Task prompt
Reproduce the items from the very first line through the line containing "HAE LEE 님, 1박 여행", replacing "사장님" with "주인분" and leaving everything else unchanged.

================================

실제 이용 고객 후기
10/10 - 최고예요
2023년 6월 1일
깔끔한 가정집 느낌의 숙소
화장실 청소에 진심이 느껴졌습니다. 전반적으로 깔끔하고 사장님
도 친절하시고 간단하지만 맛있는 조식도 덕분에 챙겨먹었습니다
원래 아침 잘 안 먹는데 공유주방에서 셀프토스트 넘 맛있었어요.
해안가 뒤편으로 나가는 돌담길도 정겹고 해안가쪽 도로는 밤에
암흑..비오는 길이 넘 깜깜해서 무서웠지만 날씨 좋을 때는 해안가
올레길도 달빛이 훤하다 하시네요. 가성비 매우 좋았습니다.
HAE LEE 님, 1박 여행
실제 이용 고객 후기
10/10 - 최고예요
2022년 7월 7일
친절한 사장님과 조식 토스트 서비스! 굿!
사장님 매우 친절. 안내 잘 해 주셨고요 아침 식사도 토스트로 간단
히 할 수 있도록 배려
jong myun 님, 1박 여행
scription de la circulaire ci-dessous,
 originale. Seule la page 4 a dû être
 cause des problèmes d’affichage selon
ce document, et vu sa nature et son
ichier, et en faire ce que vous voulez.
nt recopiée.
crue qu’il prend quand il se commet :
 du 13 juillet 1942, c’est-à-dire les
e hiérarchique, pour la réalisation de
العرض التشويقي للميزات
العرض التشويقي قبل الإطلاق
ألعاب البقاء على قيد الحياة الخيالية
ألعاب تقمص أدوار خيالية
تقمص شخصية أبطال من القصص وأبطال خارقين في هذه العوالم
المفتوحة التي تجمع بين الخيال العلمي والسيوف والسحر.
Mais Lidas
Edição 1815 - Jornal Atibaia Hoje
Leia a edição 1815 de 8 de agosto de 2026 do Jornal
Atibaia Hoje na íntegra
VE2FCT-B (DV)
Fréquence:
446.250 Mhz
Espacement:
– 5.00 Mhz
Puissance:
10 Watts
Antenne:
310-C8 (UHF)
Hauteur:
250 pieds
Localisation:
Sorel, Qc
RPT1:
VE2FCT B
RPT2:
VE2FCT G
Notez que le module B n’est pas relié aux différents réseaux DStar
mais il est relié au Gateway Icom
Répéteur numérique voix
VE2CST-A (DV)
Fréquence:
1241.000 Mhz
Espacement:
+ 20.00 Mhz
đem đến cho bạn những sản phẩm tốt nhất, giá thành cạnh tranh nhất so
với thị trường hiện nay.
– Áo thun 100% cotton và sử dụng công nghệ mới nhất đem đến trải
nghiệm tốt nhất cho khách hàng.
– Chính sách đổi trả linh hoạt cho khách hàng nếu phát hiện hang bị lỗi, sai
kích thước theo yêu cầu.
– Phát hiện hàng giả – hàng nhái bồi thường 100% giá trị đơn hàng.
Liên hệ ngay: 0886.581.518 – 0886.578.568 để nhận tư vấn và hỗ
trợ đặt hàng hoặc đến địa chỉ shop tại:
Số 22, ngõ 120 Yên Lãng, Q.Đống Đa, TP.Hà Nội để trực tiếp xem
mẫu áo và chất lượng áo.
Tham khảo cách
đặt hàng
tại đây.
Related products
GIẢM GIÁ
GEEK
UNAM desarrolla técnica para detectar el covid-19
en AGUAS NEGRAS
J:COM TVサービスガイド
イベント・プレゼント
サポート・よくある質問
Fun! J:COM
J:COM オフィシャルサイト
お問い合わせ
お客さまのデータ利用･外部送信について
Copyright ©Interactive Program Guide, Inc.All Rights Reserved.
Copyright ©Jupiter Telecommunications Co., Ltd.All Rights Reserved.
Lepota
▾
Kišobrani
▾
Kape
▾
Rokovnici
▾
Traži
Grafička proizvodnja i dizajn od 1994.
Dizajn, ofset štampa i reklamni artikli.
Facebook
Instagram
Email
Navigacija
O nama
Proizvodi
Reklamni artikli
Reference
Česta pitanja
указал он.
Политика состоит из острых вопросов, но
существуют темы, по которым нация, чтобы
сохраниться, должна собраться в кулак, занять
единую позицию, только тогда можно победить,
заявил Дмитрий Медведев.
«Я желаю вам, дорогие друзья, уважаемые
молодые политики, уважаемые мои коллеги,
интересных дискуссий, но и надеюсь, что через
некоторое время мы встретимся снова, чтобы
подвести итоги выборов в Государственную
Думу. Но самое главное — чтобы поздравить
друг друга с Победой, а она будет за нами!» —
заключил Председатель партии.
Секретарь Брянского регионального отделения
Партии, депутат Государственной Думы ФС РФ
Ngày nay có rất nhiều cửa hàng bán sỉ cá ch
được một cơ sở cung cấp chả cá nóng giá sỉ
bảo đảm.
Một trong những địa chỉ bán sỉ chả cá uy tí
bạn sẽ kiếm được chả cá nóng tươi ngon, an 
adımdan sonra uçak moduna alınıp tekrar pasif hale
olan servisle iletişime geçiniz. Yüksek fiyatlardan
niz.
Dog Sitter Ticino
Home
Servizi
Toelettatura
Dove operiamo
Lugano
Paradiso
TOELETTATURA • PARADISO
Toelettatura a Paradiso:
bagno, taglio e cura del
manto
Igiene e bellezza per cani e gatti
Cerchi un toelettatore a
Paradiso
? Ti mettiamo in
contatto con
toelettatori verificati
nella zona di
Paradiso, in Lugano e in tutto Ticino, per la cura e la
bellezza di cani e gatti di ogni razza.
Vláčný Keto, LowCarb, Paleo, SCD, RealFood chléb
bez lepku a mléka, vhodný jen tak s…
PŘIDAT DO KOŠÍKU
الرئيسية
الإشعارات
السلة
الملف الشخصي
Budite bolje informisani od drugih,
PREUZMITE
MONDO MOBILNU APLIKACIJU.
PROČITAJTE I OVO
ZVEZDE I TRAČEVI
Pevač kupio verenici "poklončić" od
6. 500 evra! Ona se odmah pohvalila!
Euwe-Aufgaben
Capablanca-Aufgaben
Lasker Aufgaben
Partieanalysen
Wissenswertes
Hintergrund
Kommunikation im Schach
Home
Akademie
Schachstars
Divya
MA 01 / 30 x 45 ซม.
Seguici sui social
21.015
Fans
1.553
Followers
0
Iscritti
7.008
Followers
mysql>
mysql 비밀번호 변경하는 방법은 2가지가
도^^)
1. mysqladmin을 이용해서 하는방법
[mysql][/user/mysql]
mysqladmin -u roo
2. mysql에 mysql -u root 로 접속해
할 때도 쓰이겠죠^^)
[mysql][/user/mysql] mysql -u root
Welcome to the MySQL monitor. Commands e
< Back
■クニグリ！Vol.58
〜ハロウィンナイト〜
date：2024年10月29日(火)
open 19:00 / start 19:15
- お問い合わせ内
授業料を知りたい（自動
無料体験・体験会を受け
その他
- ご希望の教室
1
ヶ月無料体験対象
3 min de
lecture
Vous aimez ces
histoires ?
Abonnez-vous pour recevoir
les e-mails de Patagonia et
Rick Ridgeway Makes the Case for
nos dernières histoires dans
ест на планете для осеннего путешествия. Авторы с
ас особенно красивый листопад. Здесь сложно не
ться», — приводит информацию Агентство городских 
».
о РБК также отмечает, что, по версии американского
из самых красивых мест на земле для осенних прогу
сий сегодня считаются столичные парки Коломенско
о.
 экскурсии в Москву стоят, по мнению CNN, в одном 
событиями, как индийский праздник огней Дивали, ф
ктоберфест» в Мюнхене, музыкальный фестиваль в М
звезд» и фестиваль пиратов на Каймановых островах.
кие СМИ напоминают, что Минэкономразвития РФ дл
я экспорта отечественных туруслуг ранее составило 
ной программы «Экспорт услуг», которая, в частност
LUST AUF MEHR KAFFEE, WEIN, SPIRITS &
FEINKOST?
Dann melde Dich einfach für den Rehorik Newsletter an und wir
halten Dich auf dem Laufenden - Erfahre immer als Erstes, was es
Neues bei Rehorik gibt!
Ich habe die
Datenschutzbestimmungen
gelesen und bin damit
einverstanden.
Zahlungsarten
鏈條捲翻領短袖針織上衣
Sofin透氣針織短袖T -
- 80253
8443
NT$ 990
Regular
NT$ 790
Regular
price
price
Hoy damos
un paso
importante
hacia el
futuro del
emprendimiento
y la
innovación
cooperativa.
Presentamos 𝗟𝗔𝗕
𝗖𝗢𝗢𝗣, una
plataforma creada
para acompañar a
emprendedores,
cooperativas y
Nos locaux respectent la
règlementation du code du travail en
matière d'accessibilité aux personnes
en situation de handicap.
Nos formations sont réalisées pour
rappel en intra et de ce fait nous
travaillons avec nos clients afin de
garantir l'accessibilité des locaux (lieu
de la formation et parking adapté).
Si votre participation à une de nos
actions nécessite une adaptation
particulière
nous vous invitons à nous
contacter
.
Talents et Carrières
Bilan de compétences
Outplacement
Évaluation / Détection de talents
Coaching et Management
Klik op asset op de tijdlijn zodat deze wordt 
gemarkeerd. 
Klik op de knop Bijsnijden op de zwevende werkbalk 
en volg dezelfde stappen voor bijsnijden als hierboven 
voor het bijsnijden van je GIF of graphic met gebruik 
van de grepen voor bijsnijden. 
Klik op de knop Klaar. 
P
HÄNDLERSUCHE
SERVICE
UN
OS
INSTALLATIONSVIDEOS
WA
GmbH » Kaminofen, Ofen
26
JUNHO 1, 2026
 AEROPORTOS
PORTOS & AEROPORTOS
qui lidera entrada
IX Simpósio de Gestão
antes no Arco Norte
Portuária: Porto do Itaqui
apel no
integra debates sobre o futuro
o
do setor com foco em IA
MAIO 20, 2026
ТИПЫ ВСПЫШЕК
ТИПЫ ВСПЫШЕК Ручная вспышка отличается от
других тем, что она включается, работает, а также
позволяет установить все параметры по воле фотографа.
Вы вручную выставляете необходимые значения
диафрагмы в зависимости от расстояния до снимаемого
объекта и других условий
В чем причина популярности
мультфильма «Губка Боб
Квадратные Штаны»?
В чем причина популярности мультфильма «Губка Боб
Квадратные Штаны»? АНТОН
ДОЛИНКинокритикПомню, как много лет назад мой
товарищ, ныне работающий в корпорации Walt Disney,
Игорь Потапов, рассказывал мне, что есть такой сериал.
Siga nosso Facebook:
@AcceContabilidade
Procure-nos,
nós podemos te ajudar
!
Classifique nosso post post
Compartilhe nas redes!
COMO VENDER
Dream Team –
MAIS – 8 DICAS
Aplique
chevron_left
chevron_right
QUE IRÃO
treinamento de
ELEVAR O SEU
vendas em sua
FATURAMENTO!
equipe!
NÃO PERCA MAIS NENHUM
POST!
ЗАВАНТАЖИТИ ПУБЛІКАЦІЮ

================================

Task solution
실제 이용 고객 후기
10/10 - 최고예요
2023년 6월 1일
깔끔한 가정집 느낌의 숙소
화장실 청소에 진심이 느껴졌습니다. 전반적으로 깔끔하고 주인분
도 친절하시고 간단하지만 맛있는 조식도 덕분에 챙겨먹었습니다
원래 아침 잘 안 먹는데 공유주방에서 셀프토스트 넘 맛있었어요.
해안가 뒤편으로 나가는 돌담길도 정겹고 해안가쪽 도로는 밤에
암흑..비오는 길이 넘 깜깜해서 무서웠지만 날씨 좋을 때는 해안가
올레길도 달빛이 훤하다 하시네요. 가성비 매우 좋았습니다.
HAE LEE 님, 1박 여행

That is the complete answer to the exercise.